Task force et fiscalité

Le plan de Bercy prévoit par ailleurs la mise en place d’une « task force » , pilotée par la Direction générale des entreprises et l’Agence nationale de cohésion des territoires. En clair, une équipe chargée d’un « accompagnement sur mesure »  des projets lauréats (ingénierie, expertise administrative et juridique, fléchage des autres enveloppes d’aides et remontée aux ministères des obstacles normatifs), l’animation d’une communauté nationale d’acteurs et d’élus engagés pour la transformation des zones commerciales, une synthèse annuelle des expérimentations, et enfin, un guide juridique et opérationnel pour les collectivités et les aménageurs. 

Des moyens insuffisants, estime déjà Intercommunalités de France, compte tenu « de l’urgence liée au manque de foncier disponible à l’heure du ZAN et de l’impératif de sobriété foncière ». Dans son communiqué, l’association prône notamment la mise en place d’un fonds dédié aux friches commerciales, et une réforme de la taxe sur ces friches. 

Présent à Bercy, Alain Chrétien, maire de Vesoul et vice-président de l’AMF, a de son côté précisé que l’association a été entendue dès le lancement du groupe de travail en novembre 2022. Tout en rappelant ses points de vigilance : ne pas opposer centres-villes et zones de périphérie, être responsable dans la mise en œuvre des projets pour éviter les effets d’aubaine et d’éviction, simplifier le fonctionnement des commissions départementales des autorisations commerciales (CDAC).  

« L’argent public ne peut pas tout résoudre.

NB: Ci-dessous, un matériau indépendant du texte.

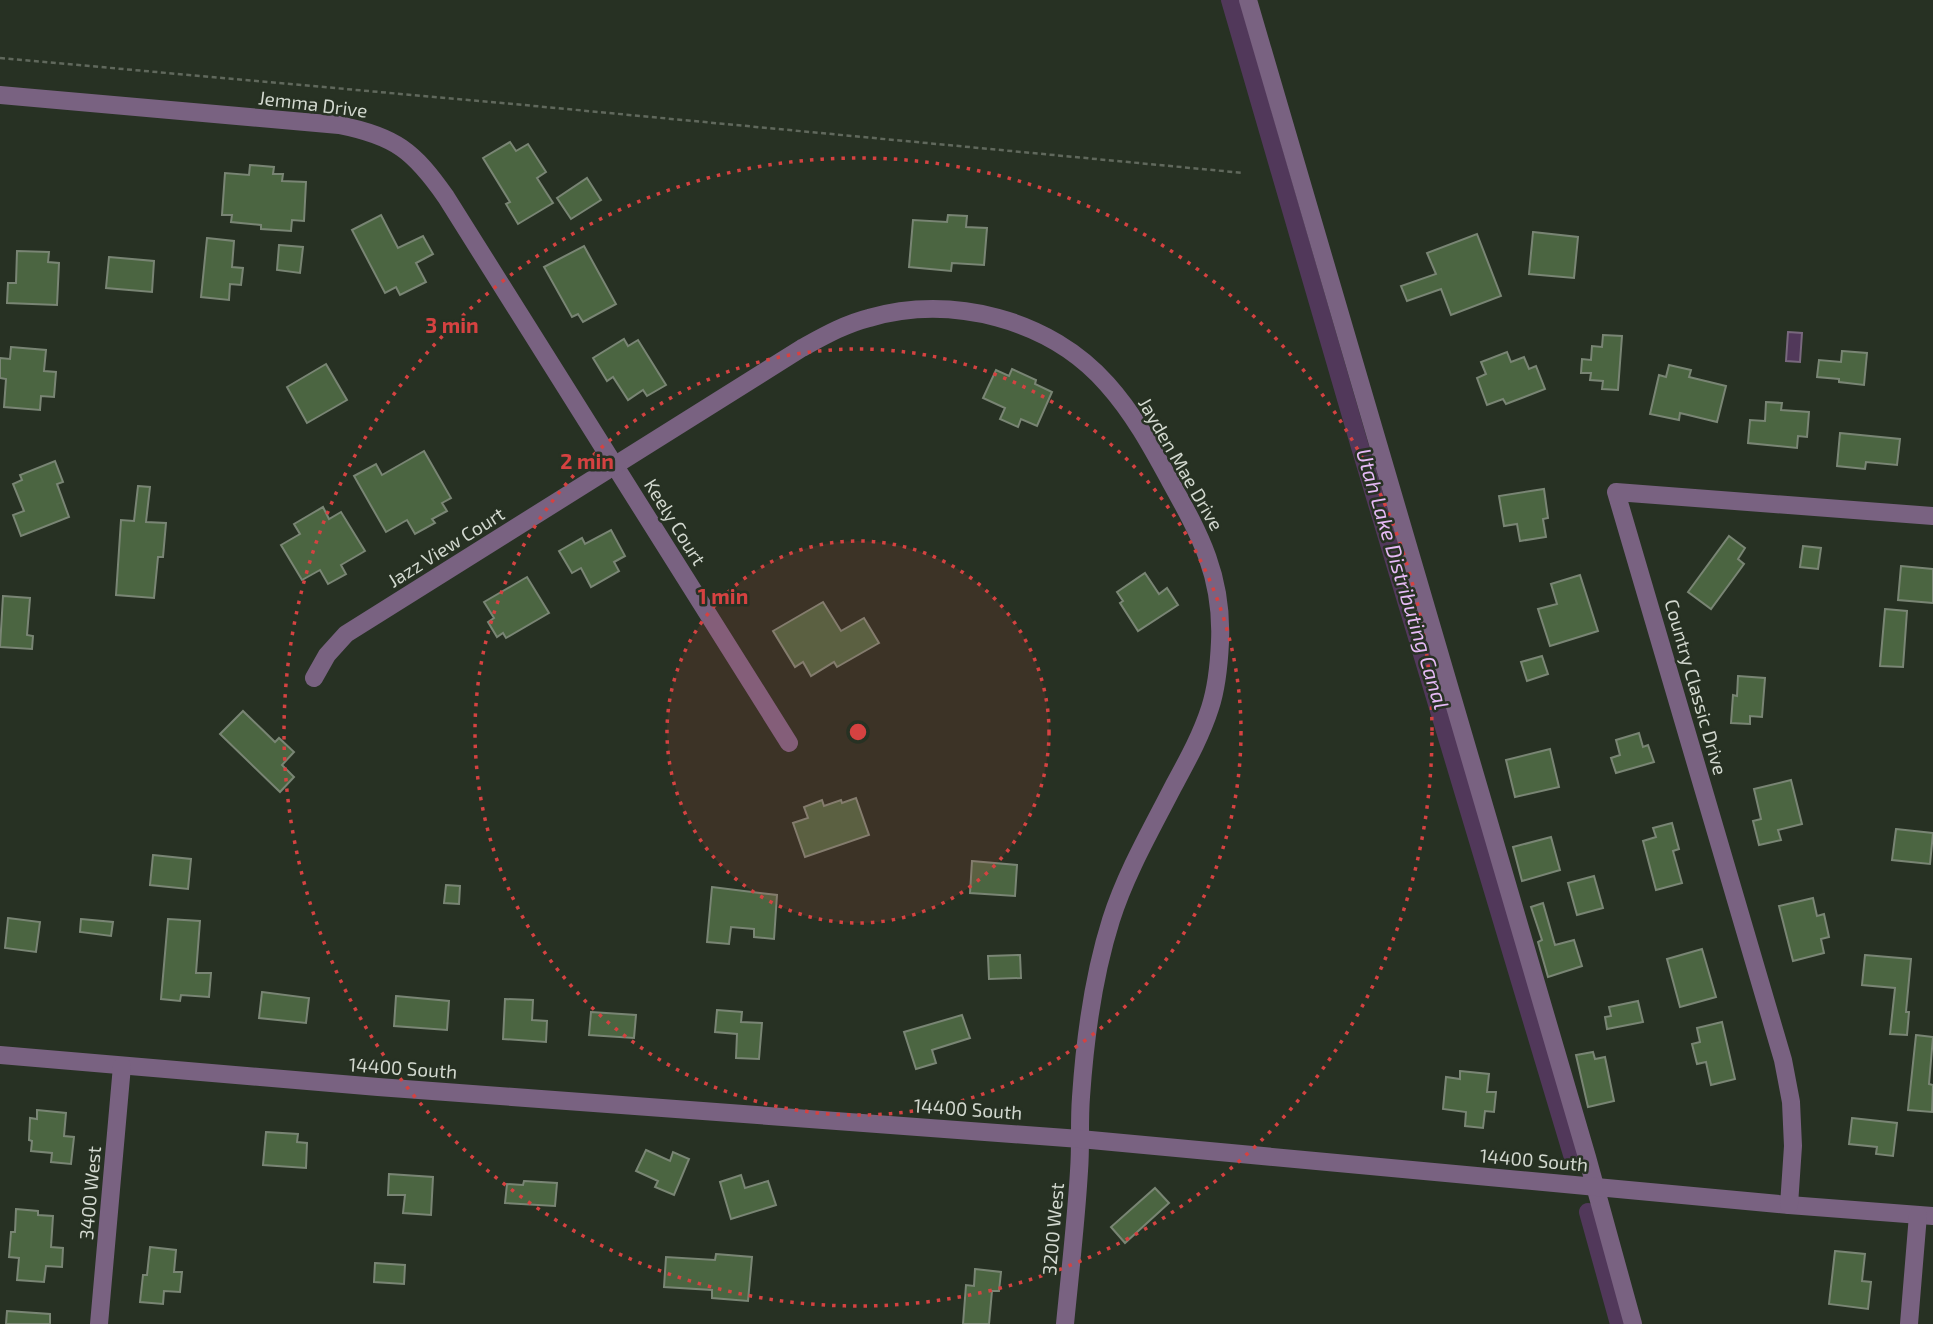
<svg xmlns="http://www.w3.org/2000/svg" width="1933" height="1324" viewBox="0 0 1933 1324" font-family="'Exo 2',sans-serif">
<style>
.water{fill:#51385a;stroke:#78687d;stroke-width:2}
.lines{fill:none;stroke-linecap:round;stroke-linejoin:round}
.canal{stroke:#51385a;stroke-width:18}
.building{fill:#4b6541;stroke:#798574;stroke-width:2}
.path{stroke:#60685c;stroke-width:2.5;stroke-dasharray:5 3.5;stroke-linecap:butt}
.minor{stroke:#796281;stroke-width:18}
.ring{fill:none;stroke:#d54241;stroke-width:3.5;stroke-dasharray:3.5 7}
.labels{text-anchor:middle;stroke-width:5;stroke-linejoin:round;paint-order:stroke}
.street-label{font-size:19px;fill:#d2d8cf;stroke:#273123}
.water-label{font-size:21px;font-style:italic;fill:#e6baf6;stroke:#273123}
.centre{fill:#d54241;stroke:#273123;stroke-width:3.5}
.ring-label{font-size:21px;text-anchor:middle;font-weight:bold;fill:#d54241;stroke:#273123;stroke-width:5;stroke-linejoin:round;paint-order:stroke}
</style>
<rect width="100%" height="100%" fill="#273123"/>
<path class="water" d="M1788,332L1802,333L1800,362L1786,361Z"/>
<g class="lines">
<g class="canal">
<path d="M1230,0L1360,447L1573,1158"/>
<path d="M1588,1212L1619,1324"/>
</g>
</g>
<g class="building">
<path d="M510,142L516,151L528,144L546,172L537,178L553,203L518,224L506,204L510,202L483,158Z"/>
<path d="M250,165L274,167L273,174H283L282,181L306,182L304,221L292,220L291,231L261,229V225L231,222L232,215H222L225,173L249,175Z"/>
<path d="M587,178L601,200L571,219L557,198Z"/>
<path d="M381,215L398,248L423,236L433,254L416,263L426,282L400,295L396,287L385,293L352,230Z"/>
<path d="M948,215L967,216L966,227L987,228L984,265L952,263L951,271L909,267L913,220L947,222Z"/>
<path d="M1533,232L1578,237L1574,278L1529,274Z"/>
<path d="M1477,234L1501,296L1451,315L1441,289L1407,301L1401,286L1436,274L1427,253Z"/>
<path d="M207,238L234,241L232,267L243,268L241,285L230,284L229,300L201,297Z"/>
<path d="M279,245L303,247L300,273L277,270Z"/>
<path d="M584,246L616,304L583,322L578,314L572,317L544,267Z"/>
<path d="M17,251L49,252L48,262L59,263L57,305L7,303L8,283H16Z"/>
<path d="M109,257L154,261L152,292L106,288Z"/>
<path d="M1603,335L1622,336L1618,390L1602,389L1603,381L1590,380L1591,373H1581L1582,359L1591,360L1592,346L1602,347Z"/>
<path d="M624,339L628,346L638,340L666,385L647,396L643,390L628,400L613,377L607,381L593,358Z"/>
<path d="M11,347L46,350L44,371L56,372L54,397L41,396L40,410L4,407L6,379L0,378V358L10,359Z"/>
<path d="M1842,351L1867,353L1864,385L1839,382V379L1817,377L1819,360L1841,362Z"/>
<path d="M1507,352L1511,362L1524,357L1529,369L1536,366L1545,389L1506,404L1503,399L1487,405L1477,378L1486,374L1481,362Z"/>
<path d="M326,364L347,400L307,423L287,387Z"/>
<path d="M1669,365L1691,370L1689,377L1726,386L1717,422L1680,413L1679,420L1650,414L1659,375L1666,377Z"/>
<path d="M1012,369L1036,380L1035,384L1052,392L1037,426L1021,419L1018,427L1000,419L1005,408L983,398L996,370L1009,376Z"/>
<path d="M1766,402L1782,403L1781,410L1809,412L1807,437L1798,436L1797,448L1748,443L1750,420L1765,421Z"/>
<path d="M1840,433L1900,439L1897,465L1866,462L1865,469L1837,466Z"/>
<path d="M424,451L451,498L442,503L447,511L432,519L435,523L415,534L407,520L386,532L354,476L376,464L382,475Z"/>
<path d="M55,461L63,482L57,484L69,517L21,536L13,515L24,511L13,484L22,480L20,475Z"/>
<path d="M138,486L150,487L146,522L166,523L163,557H158L154,598L116,595L121,520L134,521Z"/>
<path d="M1544,489L1548,518L1543,519L1546,537L1520,541L1517,524L1504,526L1499,496Z"/>
<path d="M323,507L329,519L341,512L365,551L341,565L346,574L328,584L320,570L302,580L281,545L300,534L294,524Z"/>
<path d="M611,530L625,556L614,562L619,571L591,587L581,568L572,573L559,551L582,538L585,544Z"/>
<path d="M1729,536L1745,548L1738,559L1744,564L1711,609L1688,592Z"/>
<path d="M1803,546L1821,548L1818,569L1800,567Z"/>
<path d="M1901,566L1933,569V603L1898,600Z"/>
<path d="M1145,573L1159,594L1167,588L1178,605L1138,631L1120,603L1123,601L1117,592Z"/>
<path d="M1580,575L1598,631L1550,646L1538,609L1557,604L1551,584Z"/>
<path d="M527,577L549,613L506,638L503,633L497,637L488,622L494,618L484,602Z"/>
<path d="M3,596L30,598L27,635L33,636L32,649L0,647Z"/>
<path d="M823,602L841,631L864,618L879,643L837,667L834,662L811,676L803,662L795,667L773,631Z"/>
<path d="M1885,609L1907,611L1903,667L1880,666Z"/>
<path d="M1542,656L1548,674L1527,681L1521,662Z"/>
<path d="M1738,676L1765,678L1762,717L1750,716V724L1731,723L1733,695L1737,696Z"/>
<path d="M243,711L275,742L279,738L294,752L282,765L294,777L280,792L220,734Z"/>
<path d="M1639,733L1643,747L1648,745L1654,762L1616,773L1611,758L1620,755L1616,740Z"/>
<path d="M1550,749L1559,787L1515,797L1506,760Z"/>
<path d="M1791,780L1802,824L1778,830L1781,840L1759,845L1753,821L1761,819L1754,789Z"/>
<path d="M856,798L869,835L805,857L793,823L808,818L804,807L822,800L824,806L841,800L842,803Z"/>
<path d="M1672,823L1679,849L1673,851L1682,883L1656,890L1643,841L1656,837L1653,828Z"/>
<path d="M1896,829L1933,833L1930,864L1892,860Z"/>
<path d="M1551,837L1560,870L1522,881L1513,847Z"/>
<path d="M153,855L191,859L188,889L150,885Z"/>
<path d="M972,861L1017,865L1015,896L970,893Z"/>
<path d="M1594,876L1603,908L1577,915L1568,883Z"/>
<path d="M446,885L460,886L459,904L444,903Z"/>
<path d="M712,887L777,895L774,939L754,937V929L731,927L729,944L707,942Z"/>
<path d="M1813,898L1817,916L1824,914L1829,937L1821,939L1824,953L1793,961L1779,906Z"/>
<path d="M1543,903L1555,945L1574,940L1582,966L1548,977L1538,942L1542,940L1531,907Z"/>
<path d="M8,918L40,922L36,952L5,948Z"/>
<path d="M81,919L113,922L111,936L80,932Z"/>
<path d="M168,919L200,921L196,973H211L209,997L181,995L180,1001L161,999Z"/>
<path d="M1702,949L1716,997L1680,1007L1667,959Z"/>
<path d="M1020,955L1021,978L989,979L988,956Z"/>
<path d="M1865,955L1911,959L1906,1012H1909L1907,1035L1890,1034L1895,988L1862,985Z"/>
<path d="M262,992L309,998L306,1023L259,1018Z"/>
<path d="M396,996L449,1001L447,1030L394,1026Z"/>
<path d="M505,999L533,1000L532,1020L547,1021L546,1042L503,1039Z"/>
<path d="M1638,1001L1643,1022L1607,1029L1605,1017L1611,1016L1609,1007Z"/>
<path d="M717,1010L742,1012L741,1022L762,1023L759,1059L736,1058L737,1034L715,1032Z"/>
<path d="M591,1012L636,1015L634,1038L589,1035Z"/>
<path d="M962,1015L970,1038L932,1050L936,1063L916,1069L904,1032Z"/>
<path d="M1722,1022L1735,1079L1711,1085L1706,1062L1697,1064L1692,1044L1700,1042L1697,1028Z"/>
<path d="M1916,1035L1933,1037L1929,1084L1933,1085L1932,1112L1908,1110Z"/>
<path d="M1593,1052L1595,1059L1605,1057L1614,1101L1588,1107L1576,1055Z"/>
<path d="M1460,1071L1489,1074L1487,1092H1496L1494,1112L1485,1111L1483,1128L1465,1126L1466,1112L1443,1109L1446,1077L1460,1079Z"/>
<path d="M37,1110L66,1113L64,1136L74,1137L71,1164L51,1162L52,1153L31,1151L32,1141L29,1140L30,1118L37,1119Z"/>
<path d="M1852,1118L1897,1123L1893,1156L1876,1154L1877,1147L1849,1144Z"/>
<path d="M266,1132L298,1134L297,1142L307,1143L306,1168L263,1165Z"/>
<path d="M646,1150L670,1161L673,1152L689,1159L674,1195L655,1187L658,1181L636,1171Z"/>
<path d="M389,1174L433,1177L431,1215L403,1213L405,1195H388Z"/>
<path d="M741,1175L745,1188L768,1181L776,1205L731,1219L720,1182Z"/>
<path d="M524,1181L557,1183L555,1206L505,1203L507,1184L523,1185Z"/>
<path d="M1155,1188L1169,1203L1125,1243L1111,1227Z"/>
<path d="M16,1209L38,1211V1215L53,1216L51,1247L63,1248L62,1267L46,1266L44,1282L17,1280L19,1258L9,1257L11,1232H15Z"/>
<path d="M150,1247L176,1250L174,1272H182L180,1292L164,1291L163,1304L140,1302L143,1275H147Z"/>
<path d="M1835,1251L1865,1254L1862,1281L1871,1282L1868,1309L1829,1304Z"/>
<path d="M716,1254L752,1257L748,1301L712,1298V1290L664,1287L666,1257L715,1260Z"/>
<path d="M375,1263L405,1265L404,1284L374,1282Z"/>
<path d="M975,1269L1001,1272L999,1291H992L989,1324H963L966,1285L974,1286Z"/>
<path d="M7,1311L50,1314V1324H6Z"/>
</g>
<g class="lines">
<path class="path" d="M0,58L524,105L1244,173"/>
<g class="minor">
<path d="M1248,0L1587,1157L1633,1324"/>
<path d="M0,95L339,125C395,136 414,151 446,197L789,743"/>
<path d="M314,678L327,655L346,634L802,348C824,336 845,324 869,318C951,294 1050,319 1107,384C1133,413 1151,446 1169,479C1200,535 1223,576 1220,642C1219,664 1217,687 1210,708C1201,736 1187,761 1173,787C1151,830 1126,873 1111,920C1093,977 1085,1038 1081,1097C1079,1122 1081,1146 1079,1171C1076,1222 1070,1273 1065,1324"/>
<path d="M0,1055L378,1087L1080,1139L1789,1205L1933,1216"/>
<path d="M1789,1205L1793,1146L1791,1102L1783,1060L1616,492L1933,516"/>
<path d="M99,1324L122,1066"/>
<path d="M1909,1324L1918,1215"/>
</g>
</g>
<circle cx="858" cy="732" r="191" fill="#d54241" fill-opacity=".12"/>
<g class="ring">
<circle cx="858" cy="732" r="191"/>
<circle cx="858" cy="732" r="383"/>
<circle cx="858" cy="732" r="574"/>
</g>
<g class="labels">
<g class="street-label">
<text transform="translate(313 104) rotate(7)" y="7">Jemma Drive</text>
<text transform="translate(1181 464) rotate(60)" y="7">Jayden Mae Drive</text>
<text transform="translate(675 522) rotate(58)" y="7">Keely Court</text>
<text transform="translate(446 547) rotate(-32)" y="7">Jazz View Court</text>
<text transform="translate(1696 687) rotate(74)" y="7">Country Classic Drive</text>
<text transform="translate(403 1068) rotate(4)" y="7">14400 South</text>
<text transform="translate(968 1109) rotate(4)" y="7">14400 South</text>
<text transform="translate(1534 1160) rotate(5)" y="7">14400 South</text>
<text transform="translate(90 1193) rotate(-85)" y="7">3400 West</text>
<text transform="translate(1053 1229) rotate(-85)" y="7">3200 West</text>
</g>
<g class="water-label">
<text transform="translate(1402 579) rotate(73)" y="7">Utah Lake Distributing Canal</text>
</g>
</g>
<circle cx="858" cy="732" r="10" class="centre"/>
<g class="ring-label">
<text x="452" y="333">3 min</text>
<text x="587" y="469">2 min</text>
<text x="723" y="604">1 min</text>
</g>
</svg>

Chacun doit prendre sa part, y compris financière. Il faut continuer à mettre la pression sur la politique Action cœur de ville », a également pointé le maire de Vesoul. Étendu aux entrées de ville, le second volet 2023-2026 de ce programme « Action cœur de ville », dévoilé en novembre 2022, avait donné le ton. Reste que comme pour le ZAN, le volet fiscal de cette petite « révolution »  annoncée se fait attendre.